# Line-drying laundry



## CFarmerLady (Dec 1, 2011)

My dryer quit, and so I am hanging out my laundry. This includes my work pant, black khakis, and they dry with all this lint on them that the dryer would normally have taken off and put in the filter. How do I get it off now?:hair


----------



## whodunit (Mar 29, 2004)

Are you using a liquid fabric softener? It will help a lot.

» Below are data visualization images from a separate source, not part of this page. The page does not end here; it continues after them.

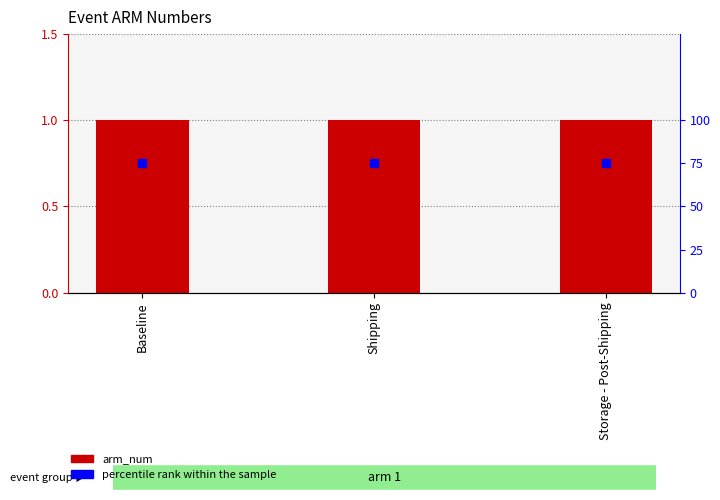

Is the value of percentile rank within the sample at Storage - Post-Shipping greater than the value of arm_num at Storage - Post-Shipping?

Yes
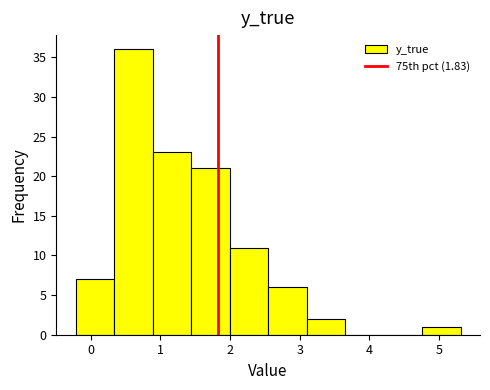

Reading left to right, list every bar in this chart as the range it spans on the x-axis followed by its height. Neither the bar edges nor the heights are printed on the chart, so give them approximately, as read against the axes.

-0.2 to 0.3: 7
0.3 to 0.9: 36
0.9 to 1.4: 23
1.4 to 2.0: 21
2.0 to 2.5: 11
2.5 to 3.1: 6
3.1 to 3.7: 2
3.7 to 4.2: 0
4.2 to 4.8: 0
4.8 to 5.3: 1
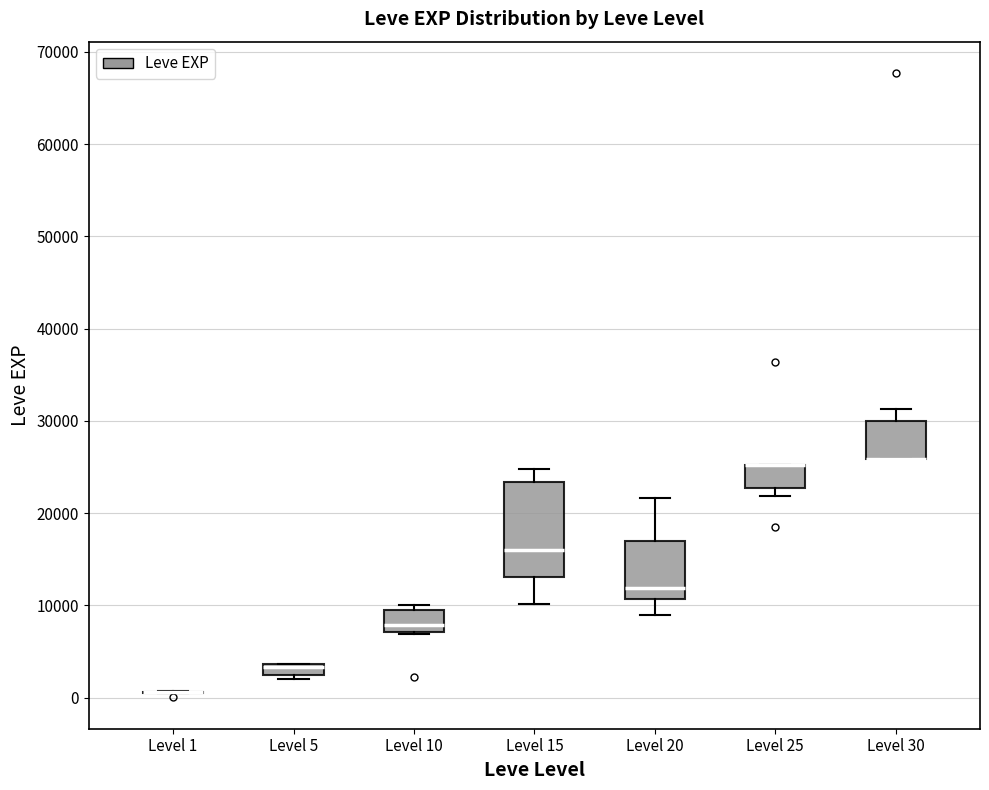

Where does the lower whisker of the box for Level 20 end on the y-axis? The values are not printed on the chart, so give them approximately, as read against the axis.

9000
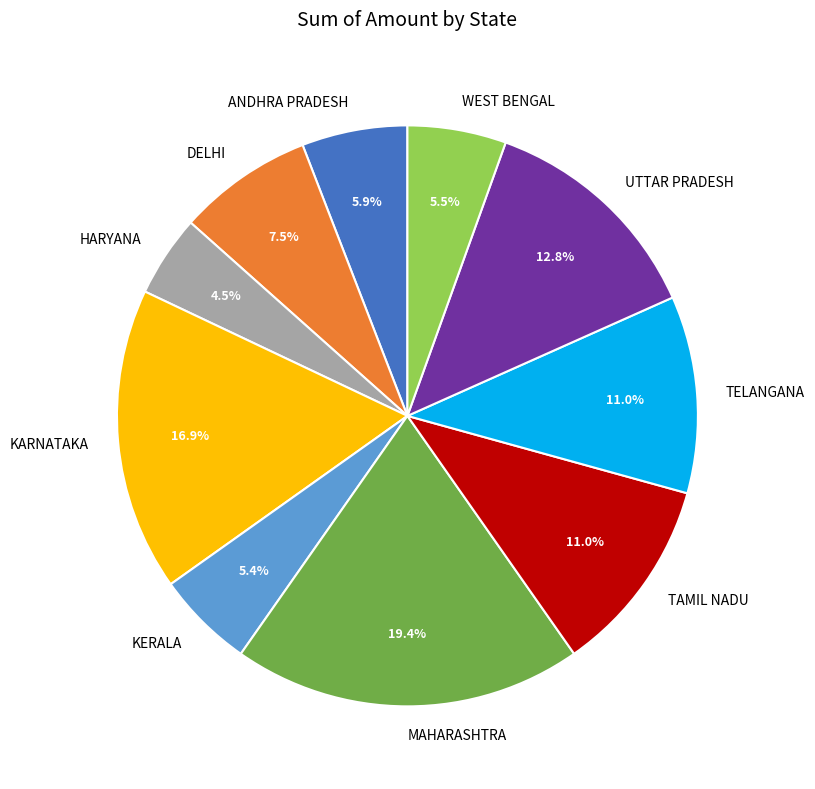

How many slices are in this pie chart?

10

A lint roller will also help.


----------



## Helena (May 10, 2002)

did you leave a tissue in the pockets. ???


----------



## spacecase0 (Jul 12, 2012)

I line dry all my clothes, and they have no lint on them, 
the lint is usually made by the dryer as it takes parts of the fabric off, 
my clothes last way longer without using the dryer

is your washer cleaning the lint and keeping it in place on the clothes, or is it new lint ?


----------



## Ana Bluebird (Dec 8, 2002)

OH, try again. Something went wrong there. I line-dry to save electricity (and it shows on my bill like you would not believe!). The only problem I have (besides the heavy wet clothes) is the towels are a bit stiff unless I add fabric softener or it's really windy. But I absolutely LOVE the way the clothes smell! Love it! Got to line-dry my sheets so I have wonderful dreams.


----------



## Melissa (Apr 15, 2002)

Wash them inside out. 

You can use a piece of tape and wrap it around your hand to clean the lint off, or buy a lint roller, they are cheap.


----------



## Maura (Jun 6, 2004)

Ana Bluebird, the clothes coming out of a front loader are way lighter than when they come out of a top loader.


----------



## Marcia in MT (May 11, 2002)

Try to put lint givers (towels) from your lint attractors into separate loads.


----------



## Txsteader (Aug 22, 2005)

Melissa said:


> Wash them inside out.


^^^^^^This^^^^^^ :thumb:


----------



## gilberte (Sep 25, 2004)

Maura said:


> Ana Bluebird, the clothes coming out of a front loader are way lighter than when they come out of a top loader.


Yup, dang near dry already.


----------